Foram arrolados pela acusação Marco Antônio Meira, Aparecido Donizete Domingues, Luís Carlos dos Santos Silva, Osvaldo Negrini Neto e Aparecido Fidélis. Também foram convocados os presos David Ferreira de Lima, Daniel Soares, Paulo Roberto de Oliveira Bororó, Luiz Alexandre de Freitas e Genivaldo Araújo dos Santos. Os cinco já estão na carceragem do Fórum Criminal Ministro Mário Guimarães, na Barra Funda, onde acontece o julgamento.
A defesa convocou o procurador Pedro Franco de Campos, os juízes Ivo de Almeida e Fernando Antônio Torres Garcia e o juiz aposentado Antônio Luis Filalardi.

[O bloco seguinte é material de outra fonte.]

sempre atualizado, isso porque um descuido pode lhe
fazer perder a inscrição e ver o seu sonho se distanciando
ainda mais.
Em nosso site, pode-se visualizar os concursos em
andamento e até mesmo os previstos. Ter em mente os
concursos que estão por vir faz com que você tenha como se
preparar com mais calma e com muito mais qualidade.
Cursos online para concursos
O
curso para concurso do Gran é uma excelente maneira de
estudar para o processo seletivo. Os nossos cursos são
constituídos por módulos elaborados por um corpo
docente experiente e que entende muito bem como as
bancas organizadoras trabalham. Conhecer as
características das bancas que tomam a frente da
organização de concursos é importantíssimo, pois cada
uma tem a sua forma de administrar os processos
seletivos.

Até agora a defesa afirmou que vários policiais militares foram feridos no confronto. Além disso, foi levantada a hipótese de que vários dos presos assassinados poderiam ter sido mortos pelos próprios colegas. Outro argumento é que os presos usaram táticas de guerrilha urbana (ameaçando policiais com sangue contaminado pelo vírus da aids e atirando fezes e urina nos soldados).
O coronel tem acompanhado as leituras até agora com tranquilidade. Seu advogado, Vicente Cassione, se mostrou em alguns momentos incomodado com consecutivos erros de leitura das funcionárias do tribunal. A própria juíza Maria Cristina Cotrofe, que preside os trabalhos, tem se incomodado diante dos equívocos.
A dona de casa Celina Aparecida dos Santos Silva acompanhou o julgamento. Seu filho, o detento Mauro Batista da Silva, de 27 anos, foi uma das 111 vítimas. Hoje o presidente da Associação das Vítimas do Estado de São Paulo, Hélio Secio, de 62 anos, pretende acorrentar-se aos portões do fórum em protesto contra a impunidade dos crimes. Seu filho, o comerciante Hélio Secio Júnior, de 29 anos, foi assassinado há quatro anos após se envolver em uma discussão com o zelador de um prédio. Segundo Secio, o criminoso continua solto.